ASSIGNMENT: Each record below is to be copied word for word, with pictures removed.
- Opening Delimiter -
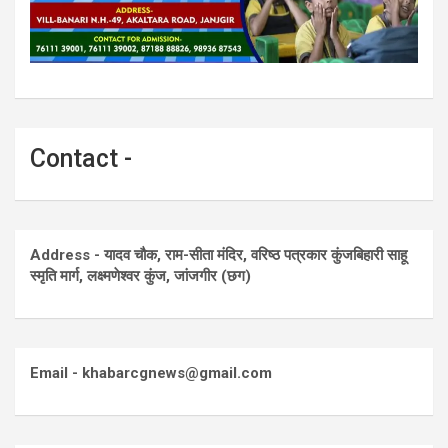
Contact -
Address - यादव चौक, राम-सीता मंदिर, वरिष्ठ पत्रकार कुंजबिहारी साहू
स्मृति मार्ग, लक्ष्मणेश्वर कुंज, जांजगीर (छग)
Email - khabarcgnews@gmail.com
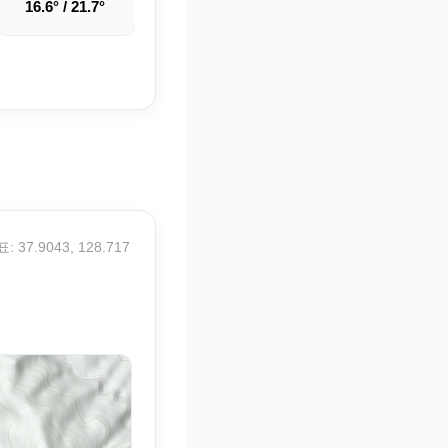
16.6° / 21.7°
15.6° / 21.1°
14.1° / 20.9°
: 37.9043, 128.717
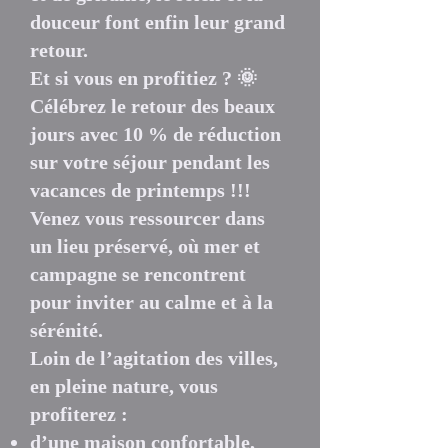
douceur font enfin leur grand
retour.
Et si vous en profitiez ? 🌞
Célébrez le retour des beaux
jours avec 10 % de réduction
sur votre séjour pendant les
vacances de printemps !!!
Venez vous ressourcer dans
un lieu préservé, où mer et
campagne se rencontrent
pour inviter au calme et à la
sérénité.
Loin de l’agitation des villes,
en pleine nature, vous
profiterez :
d’une maison confortable,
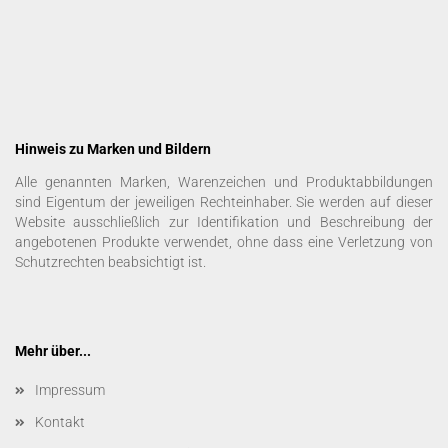
Hinweis zu Marken und Bildern
Alle genannten Marken, Warenzeichen und Produktabbildungen
sind Eigentum der jeweiligen Rechteinhaber. Sie werden auf dieser
Website ausschließlich zur Identifikation und Beschreibung der
angebotenen Produkte verwendet, ohne dass eine Verletzung von
Schutzrechten beabsichtigt ist.
Mehr über...
Impressum
Kontakt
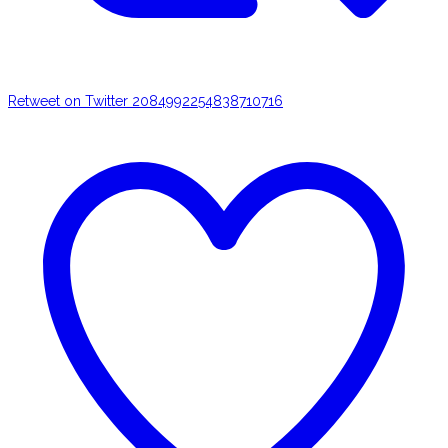
Retweet on Twitter 2084992254838710716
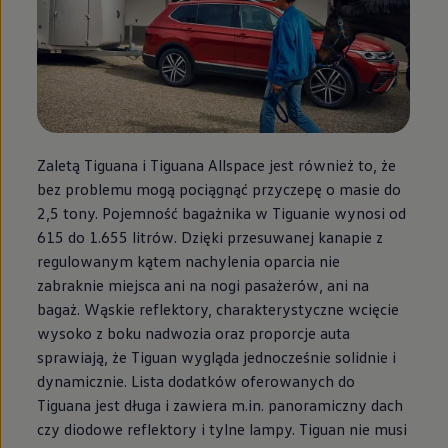
Zaletą Tiguana i Tiguana Allspace jest również to, że
bez problemu mogą pociągnąć przyczepę o masie do
2,5 tony. Pojemność bagażnika w Tiguanie wynosi od
615 do 1.655 litrów. Dzięki przesuwanej kanapie z
regulowanym kątem nachylenia oparcia nie
zabraknie miejsca ani na nogi pasażerów, ani na
bagaż. Wąskie reflektory, charakterystyczne wcięcie
wysoko z boku nadwozia oraz proporcje auta
sprawiają, że Tiguan wygląda jednocześnie solidnie i
dynamicznie. Lista dodatków oferowanych do
Tiguana jest długa i zawiera m.in. panoramiczny dach
czy diodowe reflektory i tylne lampy. Tiguan nie musi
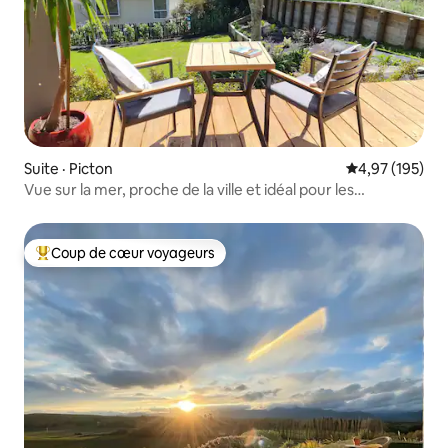
Suite · Picton
Note moyenne 
4,97 (195)
Vue sur la mer, proche de la ville et idéal pour les
traversiers
Coup de cœur voyageurs
Coup de cœur voyageurs parmi les plus aimés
- Closing Delimiter -
REPLY:
Contact -
Address - यादव चौक, राम-सीता मंदिर, वरिष्ठ पत्रकार कुंजबिहारी साहू
स्मृति मार्ग, लक्ष्मणेश्वर कुंज, जांजगीर (छग)
Email - khabarcgnews@gmail.com
16.6° / 21.7°
15.6° / 21.1°
14.1° / 20.9°
: 37.9043, 128.717
douceur font enfin leur grand
retour.
Et si vous en profitiez ? 🌞
Célébrez le retour des beaux
jours avec 10 % de réduction
sur votre séjour pendant les
vacances de printemps !!!
Venez vous ressourcer dans
un lieu préservé, où mer et
campagne se rencontrent
pour inviter au calme et à la
sérénité.
Loin de l’agitation des villes,
en pleine nature, vous
profiterez :
d’une maison confortable,
Hinweis zu Marken und Bildern
Alle genannten Marken, Warenzeichen und Produktabbildungen
sind Eigentum der jeweiligen Rechteinhaber. Sie werden auf dieser
Website ausschließlich zur Identifikation und Beschreibung der
angebotenen Produkte verwendet, ohne dass eine Verletzung von
Schutzrechten beabsichtigt ist.
Mehr über...
Impressum
Kontakt
Retweet on Twitter 2084992254838710716
Zaletą Tiguana i Tiguana Allspace jest również to, że
bez problemu mogą pociągnąć przyczepę o masie do
2,5 tony. Pojemność bagażnika w Tiguanie wynosi od
615 do 1.655 litrów. Dzięki przesuwanej kanapie z
regulowanym kątem nachylenia oparcia nie
zabraknie miejsca ani na nogi pasażerów, ani na
bagaż. Wąskie reflektory, charakterystyczne wcięcie
wysoko z boku nadwozia oraz proporcje auta
sprawiają, że Tiguan wygląda jednocześnie solidnie i
dynamicznie. Lista dodatków oferowanych do
Tiguana jest długa i zawiera m.in. panoramiczny dach
czy diodowe reflektory i tylne lampy. Tiguan nie musi
Suite · Picton
Note moyenne 
4,97 (195)
Vue sur la mer, proche de la ville et idéal pour les
traversiers
Coup de cœur voyageurs
Coup de cœur voyageurs parmi les plus aimés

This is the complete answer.